Exercise objective
Reproduce the entries word for word, from the line with "Would the utility" to the line with "Answer: approximately 315°", and omit the pictures.

Input data
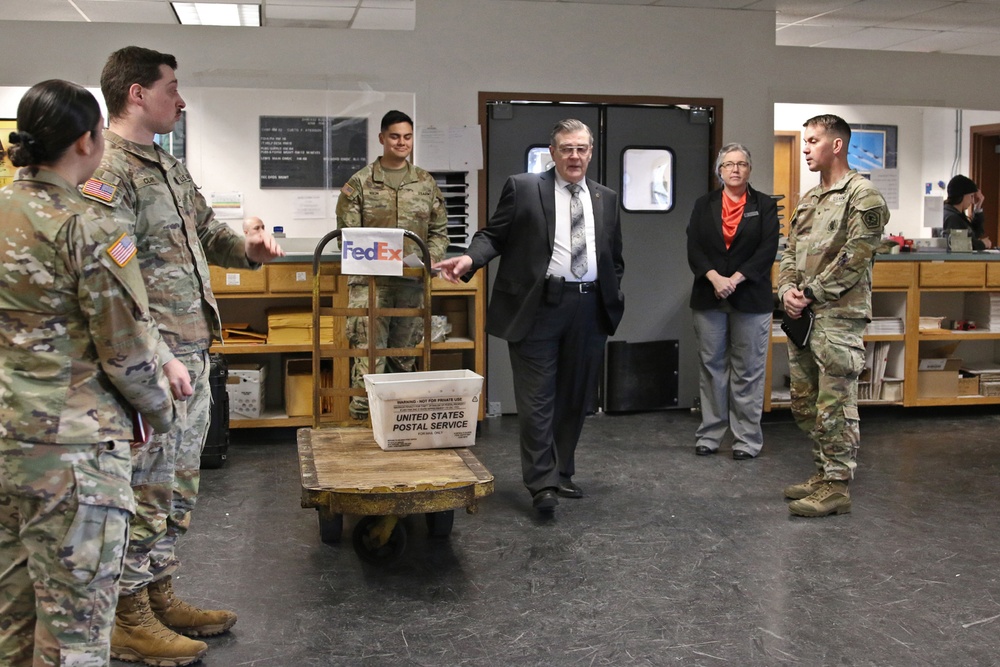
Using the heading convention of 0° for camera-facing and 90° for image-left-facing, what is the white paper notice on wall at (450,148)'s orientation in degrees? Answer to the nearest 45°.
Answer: approximately 0°

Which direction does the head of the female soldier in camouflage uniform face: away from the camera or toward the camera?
away from the camera

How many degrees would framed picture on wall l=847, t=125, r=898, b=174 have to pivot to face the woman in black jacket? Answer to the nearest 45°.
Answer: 0° — it already faces them

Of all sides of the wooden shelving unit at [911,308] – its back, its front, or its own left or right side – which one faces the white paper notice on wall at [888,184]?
back

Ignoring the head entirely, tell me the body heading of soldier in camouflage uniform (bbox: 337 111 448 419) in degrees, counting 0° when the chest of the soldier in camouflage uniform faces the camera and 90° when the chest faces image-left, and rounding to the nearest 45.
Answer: approximately 0°

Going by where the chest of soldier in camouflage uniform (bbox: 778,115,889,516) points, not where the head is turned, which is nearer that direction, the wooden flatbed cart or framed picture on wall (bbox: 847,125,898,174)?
the wooden flatbed cart
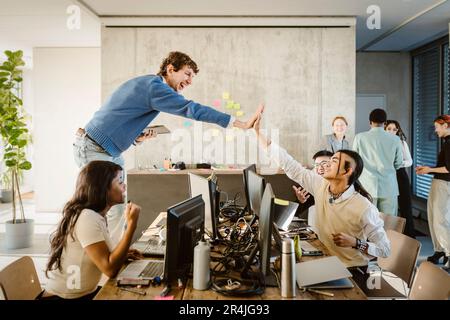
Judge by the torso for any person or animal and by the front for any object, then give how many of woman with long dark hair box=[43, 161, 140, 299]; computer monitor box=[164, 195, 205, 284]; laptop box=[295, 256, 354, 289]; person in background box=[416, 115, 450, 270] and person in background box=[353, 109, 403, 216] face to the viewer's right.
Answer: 2

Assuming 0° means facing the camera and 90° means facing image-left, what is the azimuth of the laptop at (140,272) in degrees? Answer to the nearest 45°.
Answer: approximately 90°

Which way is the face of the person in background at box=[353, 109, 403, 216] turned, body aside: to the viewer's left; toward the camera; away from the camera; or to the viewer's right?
away from the camera

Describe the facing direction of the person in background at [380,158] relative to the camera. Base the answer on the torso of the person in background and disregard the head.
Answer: away from the camera

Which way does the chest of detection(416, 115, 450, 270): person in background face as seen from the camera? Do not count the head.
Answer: to the viewer's left

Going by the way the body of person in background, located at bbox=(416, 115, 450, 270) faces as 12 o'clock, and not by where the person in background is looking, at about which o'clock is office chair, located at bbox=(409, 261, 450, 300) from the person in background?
The office chair is roughly at 9 o'clock from the person in background.

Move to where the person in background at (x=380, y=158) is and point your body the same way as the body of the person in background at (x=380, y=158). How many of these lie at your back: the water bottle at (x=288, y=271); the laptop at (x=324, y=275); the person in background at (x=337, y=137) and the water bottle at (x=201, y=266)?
3

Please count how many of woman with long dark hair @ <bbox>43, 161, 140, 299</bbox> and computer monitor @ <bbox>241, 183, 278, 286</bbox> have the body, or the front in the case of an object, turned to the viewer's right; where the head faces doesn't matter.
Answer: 2

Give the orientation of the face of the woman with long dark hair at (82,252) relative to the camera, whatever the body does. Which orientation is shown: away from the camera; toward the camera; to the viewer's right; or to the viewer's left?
to the viewer's right

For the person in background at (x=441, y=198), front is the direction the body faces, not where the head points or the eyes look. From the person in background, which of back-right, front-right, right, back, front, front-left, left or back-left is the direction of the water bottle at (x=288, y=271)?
left

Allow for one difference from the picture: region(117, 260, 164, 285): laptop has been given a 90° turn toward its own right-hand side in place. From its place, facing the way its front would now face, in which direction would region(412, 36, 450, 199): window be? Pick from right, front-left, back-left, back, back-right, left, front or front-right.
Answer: front-right

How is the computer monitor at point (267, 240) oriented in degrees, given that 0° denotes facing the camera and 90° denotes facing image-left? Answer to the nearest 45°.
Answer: approximately 270°
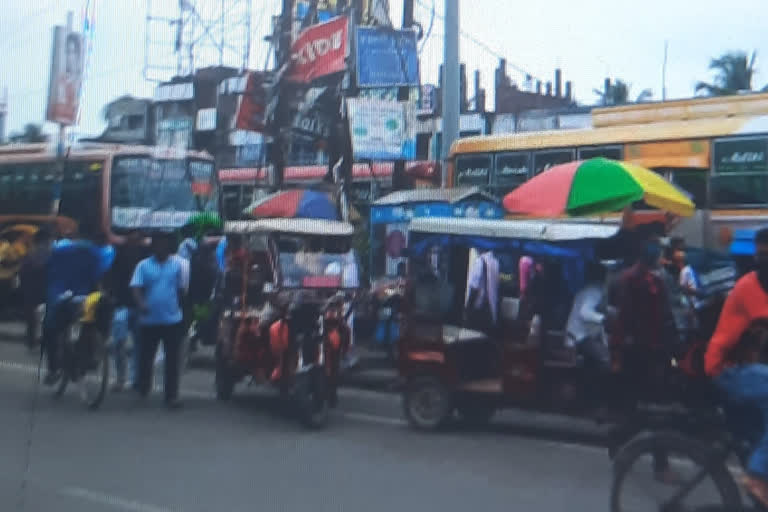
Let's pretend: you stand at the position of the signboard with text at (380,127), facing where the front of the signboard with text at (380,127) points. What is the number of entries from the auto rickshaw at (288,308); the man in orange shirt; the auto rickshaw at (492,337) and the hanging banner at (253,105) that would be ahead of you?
3

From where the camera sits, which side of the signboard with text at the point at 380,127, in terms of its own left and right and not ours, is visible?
front

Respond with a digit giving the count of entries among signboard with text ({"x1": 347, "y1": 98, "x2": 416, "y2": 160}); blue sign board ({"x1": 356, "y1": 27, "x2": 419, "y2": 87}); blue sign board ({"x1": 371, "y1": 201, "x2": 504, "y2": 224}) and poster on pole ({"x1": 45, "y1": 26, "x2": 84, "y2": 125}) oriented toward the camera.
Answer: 4

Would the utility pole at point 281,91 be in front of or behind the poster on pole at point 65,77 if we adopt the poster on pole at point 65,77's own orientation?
behind

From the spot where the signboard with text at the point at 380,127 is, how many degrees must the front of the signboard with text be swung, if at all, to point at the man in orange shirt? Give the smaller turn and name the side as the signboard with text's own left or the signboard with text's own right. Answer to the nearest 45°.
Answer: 0° — it already faces them

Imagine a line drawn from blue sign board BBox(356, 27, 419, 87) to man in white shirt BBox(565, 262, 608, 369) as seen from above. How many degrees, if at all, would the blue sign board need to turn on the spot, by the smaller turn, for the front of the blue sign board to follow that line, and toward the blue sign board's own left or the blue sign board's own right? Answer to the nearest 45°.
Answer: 0° — it already faces them

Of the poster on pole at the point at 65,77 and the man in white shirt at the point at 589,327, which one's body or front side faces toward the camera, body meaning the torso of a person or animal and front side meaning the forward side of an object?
the poster on pole

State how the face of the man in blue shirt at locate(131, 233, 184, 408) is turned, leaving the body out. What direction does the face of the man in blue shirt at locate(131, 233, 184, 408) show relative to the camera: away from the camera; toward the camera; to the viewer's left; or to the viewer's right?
toward the camera

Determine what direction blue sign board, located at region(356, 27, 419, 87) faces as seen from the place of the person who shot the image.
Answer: facing the viewer
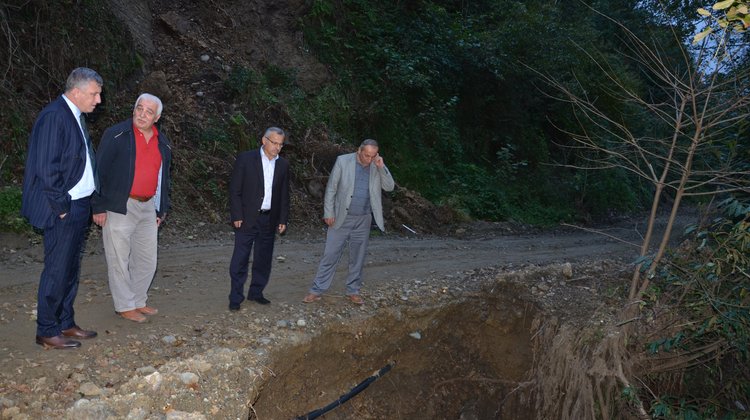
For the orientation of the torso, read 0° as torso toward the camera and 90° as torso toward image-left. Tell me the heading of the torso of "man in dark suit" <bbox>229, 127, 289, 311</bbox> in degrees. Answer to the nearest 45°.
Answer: approximately 315°

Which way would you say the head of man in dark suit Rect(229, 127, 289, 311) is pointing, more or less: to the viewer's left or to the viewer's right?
to the viewer's right

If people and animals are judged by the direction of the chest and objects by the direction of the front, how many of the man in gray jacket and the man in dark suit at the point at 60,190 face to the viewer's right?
1
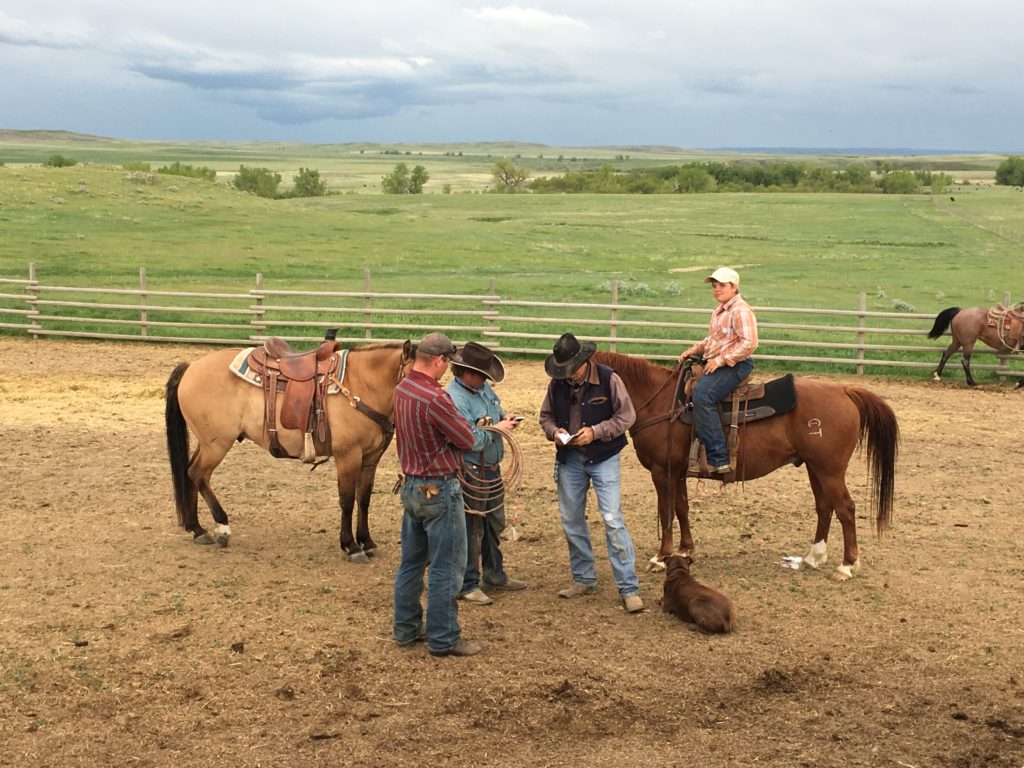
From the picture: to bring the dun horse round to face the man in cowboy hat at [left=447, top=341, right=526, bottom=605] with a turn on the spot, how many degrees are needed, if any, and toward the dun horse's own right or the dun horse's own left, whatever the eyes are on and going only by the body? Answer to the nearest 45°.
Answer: approximately 45° to the dun horse's own right

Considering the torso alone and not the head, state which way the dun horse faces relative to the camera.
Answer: to the viewer's right

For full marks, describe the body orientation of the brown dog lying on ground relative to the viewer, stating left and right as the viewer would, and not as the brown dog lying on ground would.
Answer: facing away from the viewer and to the left of the viewer

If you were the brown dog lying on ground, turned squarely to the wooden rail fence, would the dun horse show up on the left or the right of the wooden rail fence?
left

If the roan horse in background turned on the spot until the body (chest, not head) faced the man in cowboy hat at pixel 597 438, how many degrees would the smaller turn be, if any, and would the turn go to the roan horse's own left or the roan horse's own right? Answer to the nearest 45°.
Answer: approximately 90° to the roan horse's own right

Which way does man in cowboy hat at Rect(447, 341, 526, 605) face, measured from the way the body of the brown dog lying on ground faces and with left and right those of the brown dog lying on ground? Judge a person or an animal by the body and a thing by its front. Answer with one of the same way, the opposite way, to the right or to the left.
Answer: the opposite way

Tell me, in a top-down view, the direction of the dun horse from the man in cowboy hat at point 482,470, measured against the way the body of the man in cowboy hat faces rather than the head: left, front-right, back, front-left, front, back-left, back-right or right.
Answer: back

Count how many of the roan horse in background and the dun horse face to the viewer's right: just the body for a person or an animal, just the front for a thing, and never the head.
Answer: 2

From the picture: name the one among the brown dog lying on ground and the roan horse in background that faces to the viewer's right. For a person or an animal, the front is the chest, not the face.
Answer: the roan horse in background

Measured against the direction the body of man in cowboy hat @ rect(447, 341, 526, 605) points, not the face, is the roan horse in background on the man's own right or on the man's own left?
on the man's own left

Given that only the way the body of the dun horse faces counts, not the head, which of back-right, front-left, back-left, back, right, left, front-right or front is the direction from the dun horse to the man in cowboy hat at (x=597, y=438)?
front-right

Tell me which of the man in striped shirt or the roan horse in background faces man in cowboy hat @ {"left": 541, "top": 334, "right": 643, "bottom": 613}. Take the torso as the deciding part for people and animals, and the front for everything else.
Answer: the man in striped shirt

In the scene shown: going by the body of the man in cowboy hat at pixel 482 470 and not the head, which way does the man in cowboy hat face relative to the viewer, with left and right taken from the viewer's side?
facing the viewer and to the right of the viewer

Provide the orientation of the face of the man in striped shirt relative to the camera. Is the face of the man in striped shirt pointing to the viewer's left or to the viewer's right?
to the viewer's right

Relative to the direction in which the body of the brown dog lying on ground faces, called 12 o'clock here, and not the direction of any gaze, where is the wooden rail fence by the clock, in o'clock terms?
The wooden rail fence is roughly at 1 o'clock from the brown dog lying on ground.

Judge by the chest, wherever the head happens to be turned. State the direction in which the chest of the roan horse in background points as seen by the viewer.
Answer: to the viewer's right

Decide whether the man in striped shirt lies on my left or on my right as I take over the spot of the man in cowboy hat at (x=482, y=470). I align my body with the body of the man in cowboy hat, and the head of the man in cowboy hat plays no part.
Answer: on my right

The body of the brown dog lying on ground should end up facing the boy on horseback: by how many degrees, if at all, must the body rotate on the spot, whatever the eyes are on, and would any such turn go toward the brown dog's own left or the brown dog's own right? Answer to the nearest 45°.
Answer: approximately 45° to the brown dog's own right
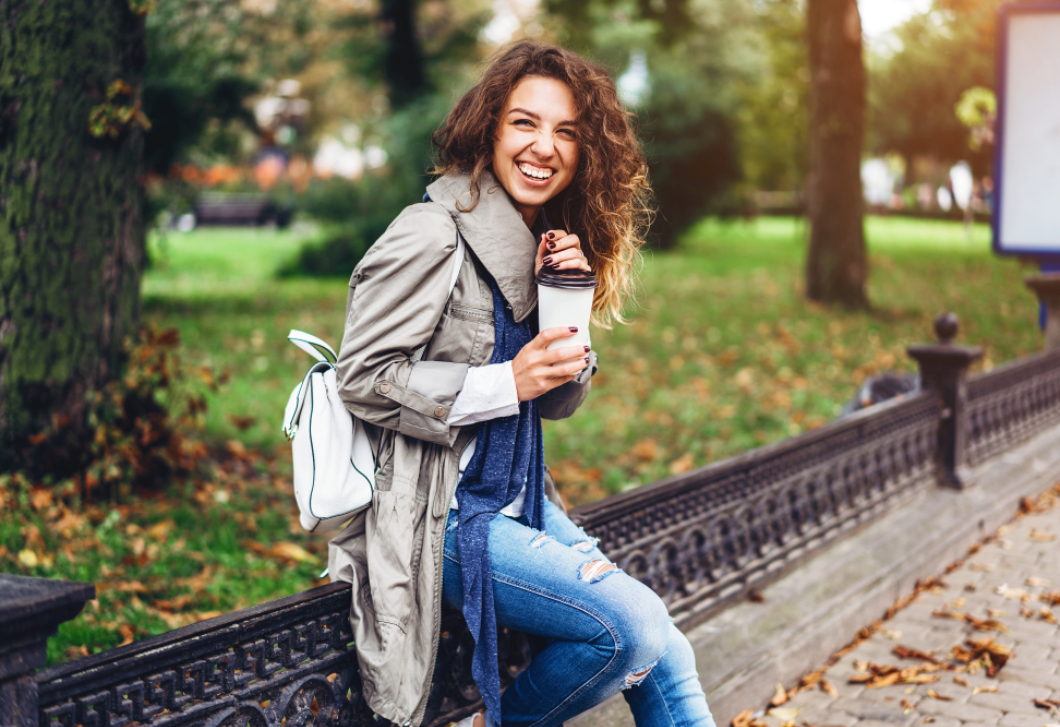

Written answer
Would the utility pole at point 281,91 be in front of or behind the poster on pole at point 65,77 if we adopt the poster on pole at point 65,77's own orientation?
behind

From the spot where the signboard with text at the point at 380,127 is, how many degrees must the front of the signboard with text be swung, if at all, to point at the man in orange shirt? Give the smaller turn and name the side as the signboard with text's own left or the signboard with text's own right. Answer to the nearest 45°.
Answer: 0° — it already faces them

Imagine a line drawn from blue sign board BBox(356, 27, 419, 87) to man in white shirt BBox(565, 262, 608, 369) as seen from above. How many degrees, if at all, would the blue sign board need to turn on the spot, by the smaller turn, for the front of the blue sign board to follow that line, and toward the blue sign board's own left or the blue sign board's own right? Answer to the nearest 45°.
Answer: 0° — it already faces them

Of the poster on pole at the point at 65,77 and the man in white shirt at the point at 589,327, which one's body or front side faces toward the camera, body meaning the torso of a person or animal and front side meaning the forward side of an object?
the poster on pole

State how the face of the man in blue shirt at locate(131, 233, 184, 408) is turned, leaving the body out. What direction does the face of the man in blue shirt at locate(131, 233, 184, 408) show relative to the camera: away from the camera; toward the camera; to the viewer's left; or to the viewer's right?
toward the camera

Determine what direction blue sign board, located at region(356, 27, 419, 87) faces as seen from the place of the person who shot the image.
Answer: facing the viewer
For the orientation of the torso, read 0° as torso toward the camera and 90° as torso toward image-left. Tell me the heading of the torso of "man in dark suit" <bbox>229, 127, 289, 311</bbox> in degrees. Answer to the nearest 45°.
Answer: approximately 315°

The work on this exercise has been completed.